The encoder–decoder-based GAN is composed of two networks: generator (G) and discriminator (D). The D network assesses whether the output sample originates from the real distribution (\(p_{\text {normal}}\)) or the generated distribution (\(p_t\)), while the G network serves the goal of reconstructing (recreating) the input sample. The G composed of an encoder (\(G_1\)) and a decoder (\(G_2\)). G assures that the produced image frames come from the true distribution to convince D. This is a consequence of adversarial training. The reconstructed anomalous frame, which we will use to detect anomaly events, will be distorted by G since it has not seen the anomalous distribution.

The Wasserstein loss function [38] is required since the function is condensed in the range \(\mathbb {G} \{0,1\}\) as shown in Eq. 1.

$$\begin{aligned} \min _{G} \max _{D} (\mathbb {E}_{M \sim p_{\text{ normal } }}(D(M))-\mathbb {E}_{M \sim p_{\text{ normal }}}(D(G(M)))) \end{aligned}$$
(1)

where G and D training have been summarized in the form of a min-max game.

The contemporary method of AD utilizes the \(L_2\) loss of G’s reconstruction as the anomaly score to identify the structural differences. These methods are based on improper reconstruction when faced with unseen events.
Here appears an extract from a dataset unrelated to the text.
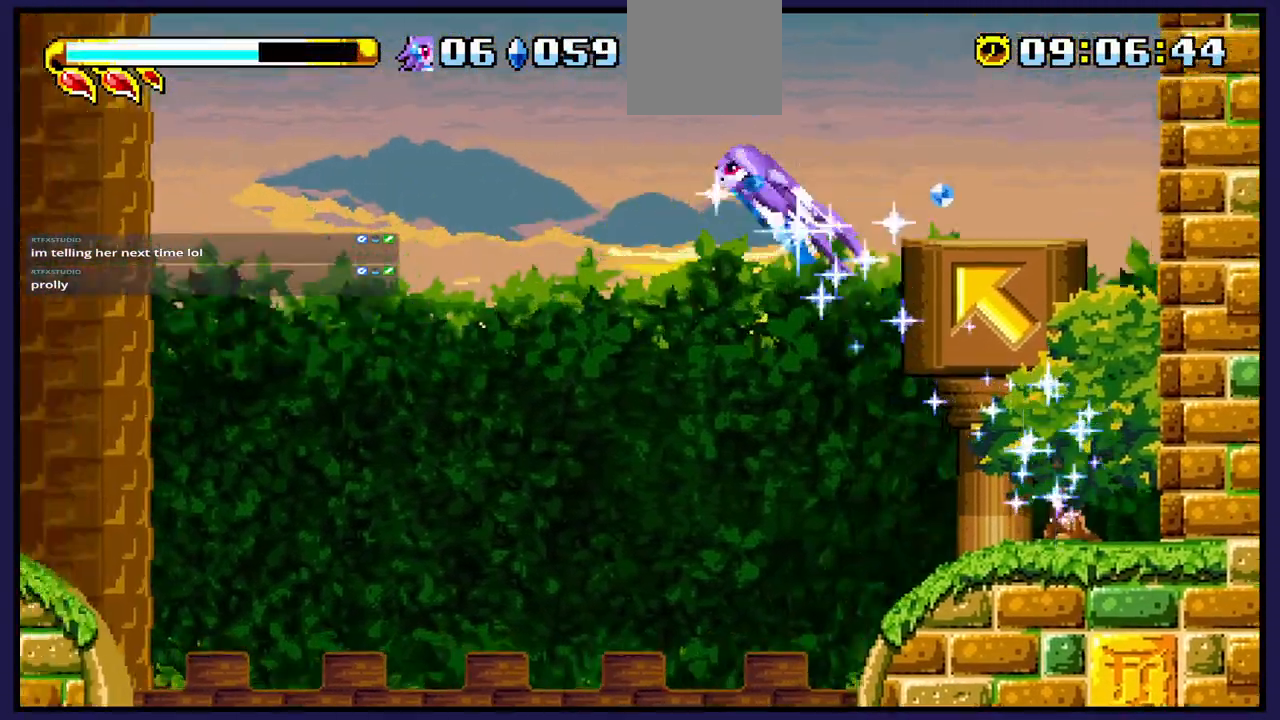
{"buttons": ["DPAD_UP"], "left_stick": "center", "right_stick": "center", "events": []}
Thus, existing methods have employed a thresholding technique on the reconstruction score to depict the anomaly, as shown below:

$$\begin{aligned} {\text {Label}}(M)= {\left\{ \begin{array}{ll} \text{ Normal, } &{} \text{ if } \mathcal {S(M)} \le \tau \\ \text{ Anomaly, } &{} \text{ else } \text{ if } \mathcal {S(M)} >\tau \end{array}\right. } \end{aligned}$$
(2)

where the label of a frame (M) is determined on the basis of anomaly score S(M) given the threshold \(\tau \).
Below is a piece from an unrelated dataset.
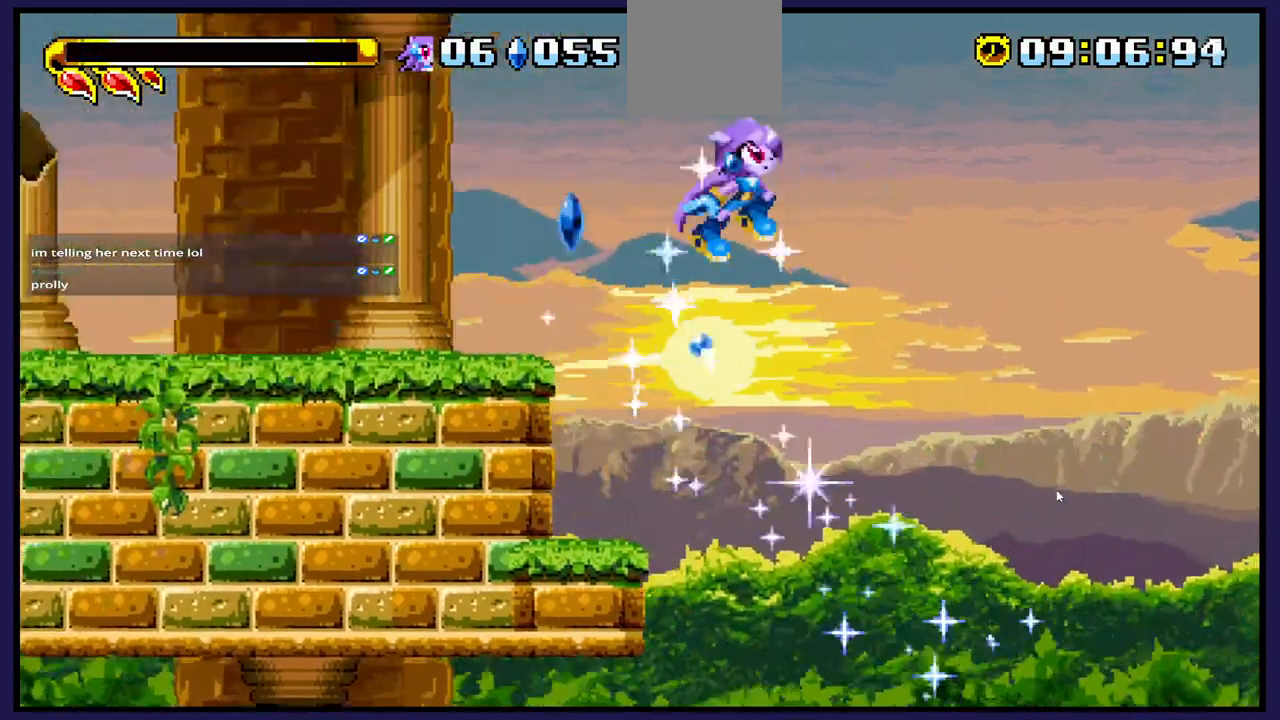
{"buttons": [], "left_stick": "center", "right_stick": "center", "events": [[133, "DPAD_UP", "up"]]}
4 Proposed end-to-end pipeline model: VALD-GAN

Fig. 2
figure 2

Pipeline of VALD-GAN to detect and localize anomaly in Video

The overall architecture of VALD-GAN is shown in Fig. 1. The VALD-GAN takes a Gaussian noise-augmented video frame as input and learns to reconstruct the denoised frame which matches the actual data distribution. The generator (G) can reconstruct the normal frames well; however, it faces difficulty while reconstructing the abnormal frame. The complete pipeline of VALD-GAN is shown in Fig. 2. The discriminator (D) calculates the anomaly score of the frames, while the G is responsible for frame reconstruction. The anomaly score (AS) is the score obtained from D which, along with the proposed distance metric, is utilized to detect and localize the anomaly.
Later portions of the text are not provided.